While there are choices, frequently they are not shaped or driven by specific diet issues the country is facing. Too often diet problems are not diagnosed and then not linked to specific components in the food sector. This is a challenge for policymakers, so the report outlines a tool that can help them link diet issues to food system components, identify actions to change the components, then align these across food system components and finally find ways to make them more sustainable.
For example, if the diet goal is to increase the consumption of pulses which are rich in good quality protein, a number of actions could be taken. In the agricultural production sector more research and development could be allocated to increasing the productivity and profitability of these crops. In the transformation sector a fast cooking bean flour could be developed to make it cheaper to cook in terms of time and energy. In the storage, transport and trade sectors farmers are not using the best management practices to reduce insect damage. In the retail and provisioning sector where staple crops receive a public consumer subsidy, extend or shift to pulses.

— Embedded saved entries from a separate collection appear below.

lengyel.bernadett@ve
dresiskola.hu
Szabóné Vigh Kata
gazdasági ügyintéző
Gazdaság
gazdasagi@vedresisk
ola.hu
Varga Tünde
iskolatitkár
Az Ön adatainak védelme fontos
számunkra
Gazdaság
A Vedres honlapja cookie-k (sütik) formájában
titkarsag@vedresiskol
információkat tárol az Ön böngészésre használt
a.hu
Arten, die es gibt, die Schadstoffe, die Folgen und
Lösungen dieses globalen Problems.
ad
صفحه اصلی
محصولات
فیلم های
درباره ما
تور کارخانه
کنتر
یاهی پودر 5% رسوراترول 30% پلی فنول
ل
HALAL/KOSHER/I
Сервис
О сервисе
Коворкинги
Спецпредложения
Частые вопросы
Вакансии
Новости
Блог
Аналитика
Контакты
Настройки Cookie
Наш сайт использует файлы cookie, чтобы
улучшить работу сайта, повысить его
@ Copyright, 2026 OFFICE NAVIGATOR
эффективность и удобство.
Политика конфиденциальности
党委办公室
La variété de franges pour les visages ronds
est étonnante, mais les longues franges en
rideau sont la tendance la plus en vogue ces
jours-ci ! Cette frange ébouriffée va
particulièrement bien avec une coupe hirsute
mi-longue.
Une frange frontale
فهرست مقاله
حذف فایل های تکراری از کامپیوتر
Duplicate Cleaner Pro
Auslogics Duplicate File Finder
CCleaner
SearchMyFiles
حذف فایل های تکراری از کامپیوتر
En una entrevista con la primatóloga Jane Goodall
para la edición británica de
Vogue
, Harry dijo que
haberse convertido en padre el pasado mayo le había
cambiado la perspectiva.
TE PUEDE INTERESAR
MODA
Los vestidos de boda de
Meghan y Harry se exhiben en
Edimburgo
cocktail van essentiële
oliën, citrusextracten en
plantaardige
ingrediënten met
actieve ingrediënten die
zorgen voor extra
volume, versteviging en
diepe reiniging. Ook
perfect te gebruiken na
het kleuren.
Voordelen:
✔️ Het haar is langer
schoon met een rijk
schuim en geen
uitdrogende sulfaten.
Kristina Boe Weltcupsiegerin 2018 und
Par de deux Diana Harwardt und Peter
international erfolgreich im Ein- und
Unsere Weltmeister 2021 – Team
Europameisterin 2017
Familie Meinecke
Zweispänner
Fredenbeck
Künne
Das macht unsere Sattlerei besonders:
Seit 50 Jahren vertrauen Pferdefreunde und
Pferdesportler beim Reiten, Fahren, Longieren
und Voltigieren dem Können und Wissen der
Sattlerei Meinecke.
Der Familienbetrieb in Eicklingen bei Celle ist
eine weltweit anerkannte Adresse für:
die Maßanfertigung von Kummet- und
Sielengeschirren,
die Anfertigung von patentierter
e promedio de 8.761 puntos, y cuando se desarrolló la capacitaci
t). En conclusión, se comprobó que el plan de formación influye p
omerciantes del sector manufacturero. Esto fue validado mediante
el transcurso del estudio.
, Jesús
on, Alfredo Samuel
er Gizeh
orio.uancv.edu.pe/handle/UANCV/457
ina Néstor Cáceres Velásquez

Despite these options, there is not enough policy action, experimentation and evaluation in this space. At an absolute minimum policies around public sector food procurement should be guided strongly by nutrition concerns. What is this inaction driven by? A lack of knowledge about how poor diets really are? A lack of knowledge about the consequences of poor diets? A lack of clarity on what to do? An unwillingness to take on vested interests that are happy to maintain the status quo? Probably all of these, with each combination of factors being highly context specific. The report provides policymakers, and those who hold them accountable, with information and tools to overcome these obstacles.

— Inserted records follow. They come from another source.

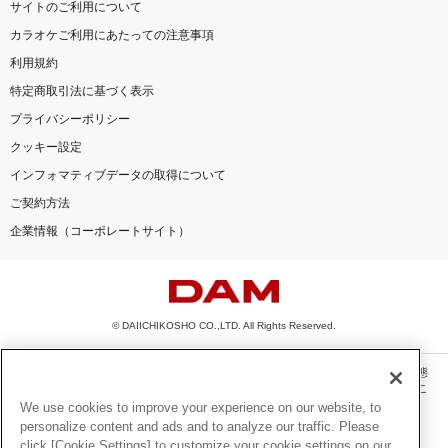
サイトのご利用について
カラオケご利用にあたっての注意事項
利用規約
特定商取引法に基づく表示
プライバシーポリシー
クッキー設定
インフォマティブデータの取得について
ご契約方法
企業情報（コーポレートサイト）
© DAIICHIKOSHO CO.,LTD. All Rights Reserved.
このサイトに掲載されている一切の文章・画像・写真・動画・音声等を、手段や形態
を問わず、著作権法の定める範囲を超えて無断で複製、転載、ファイル化などするこ
とを禁じます。
We use cookies to improve your experience on our website, to
personalize content and ads and to analyze our traffic. Please
楽曲及びコンテンツは、機種によりご利用いただけない場合があります。
click [Cookie Settings] to customize your cookie settings on our
楽曲及びコンテンツの配信日、配信内容が変更になる場合があります。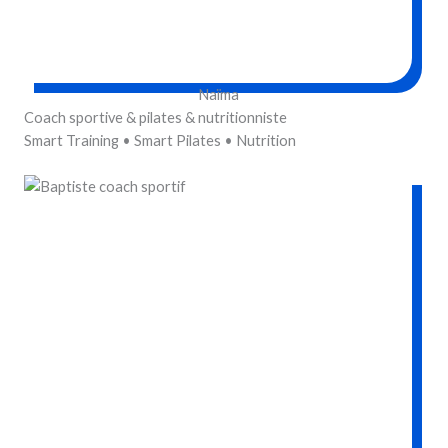
Naïma
Coach sportive & pilates & nutritionniste
Smart Training • Smart Pilates • Nutrition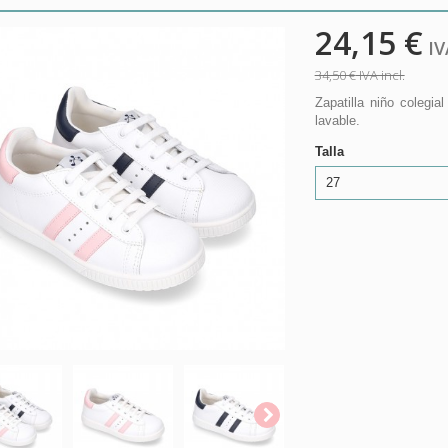
24,15 €
IVA
34,50 €
IVA incl.
Zapatilla niño colegia
lavable.
Talla
27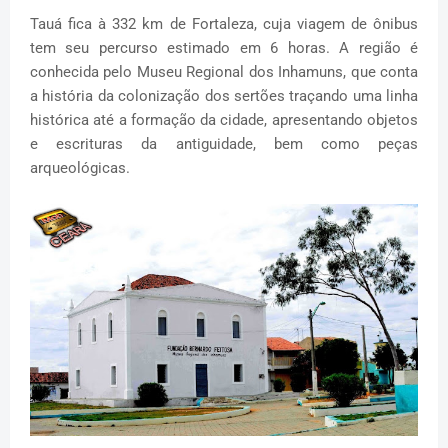
Tauá fica à 332 km de Fortaleza, cuja viagem de ônibus
tem seu percurso estimado em 6 horas. A região é
conhecida pelo Museu Regional dos Inhamuns, que conta
a história da colonização dos sertões traçando uma linha
histórica até a formação da cidade, apresentando objetos
e escrituras da antiguidade, bem como peças
arqueológicas.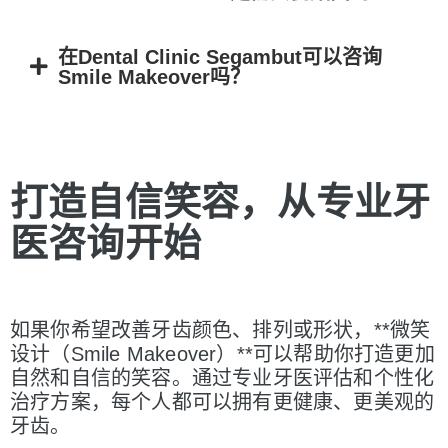
在Dental Clinic Segambut可以咨询
Smile Makeover吗？
打造自信笑容，从
专业牙
医咨询开始
如果你希望改善牙齿颜色、排列或形状，**微笑
设计（Smile Makeover）**可以帮助你打造更加
自然和自信的笑容。通过专业牙医评估和个性化
治疗方案，每个人都可以拥有更健康、更美观的
牙齿。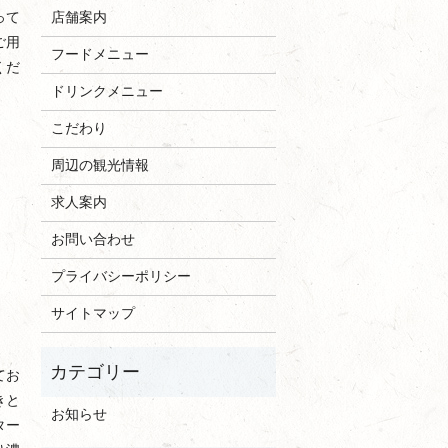
って
店舗案内
ご用
フードメニュー
くだ
ドリンクメニュー
こだわり
周辺の観光情報
求人案内
お問い合わせ
プライバシーポリシー
サイトマップ
てお
きと
お知らせ
ター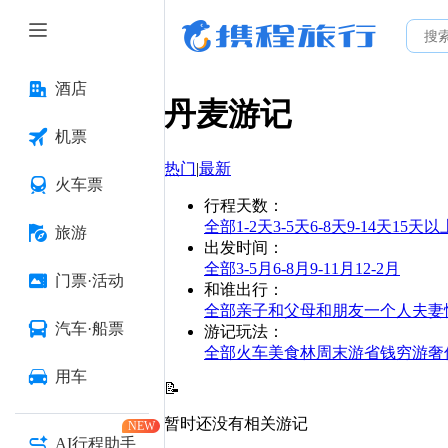
酒店
丹麦
游记
机票
热门
|
最新
火车票
行程天数
：
全部
1-2天
3-5天
6-8天
9-14天
15天以
旅游
出发时间
：
全部
3-5月
6-8月
9-11月
12-2月
门票·活动
和谁出行
：
全部
亲子
和父母
和朋友
一个人
夫妻
汽车·船票
游记玩法
：
全部
火车
美食林
周末游
省钱
穷游
奢
用车
📝
暂时还没有相关游记
NEW
AI行程助手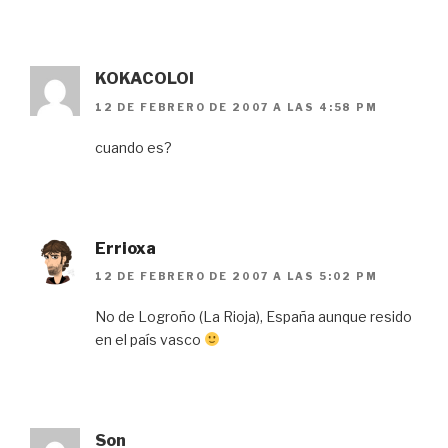
KOKACOLOl
12 DE FEBRERO DE 2007 A LAS 4:58 PM
cuando es?
Errioxa
12 DE FEBRERO DE 2007 A LAS 5:02 PM
No de Logroño (La Rioja), España aunque resido
en el país vasco
Son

As the report makes clear, making food systems promote rather than undermine high quality diets is a choice. Those in low and middle income countries have the chance to get food system choices working for improved diet at the first time of asking. They don’t have to go through the long and painful nutrition journey that high income countries have taken. The new report tries to make it easier for them to make these choices by bringing new data, tools and policy perspectives to bear. The report also tries to make it harder for them not to act, by making the trends and consequences of business as usual very clear.
Enhancing the ability of food systems to deliver high quality diets is a choice that is well within the grasp of policymakers. It is a choice that will help achieve the SDG goal of ending malnutrition in all its forms by 2030. It is a choice that will reap benefits for decades to come, for all people, in all countries. We must move beyond a mindset of feeding billions to one of nourishing billions.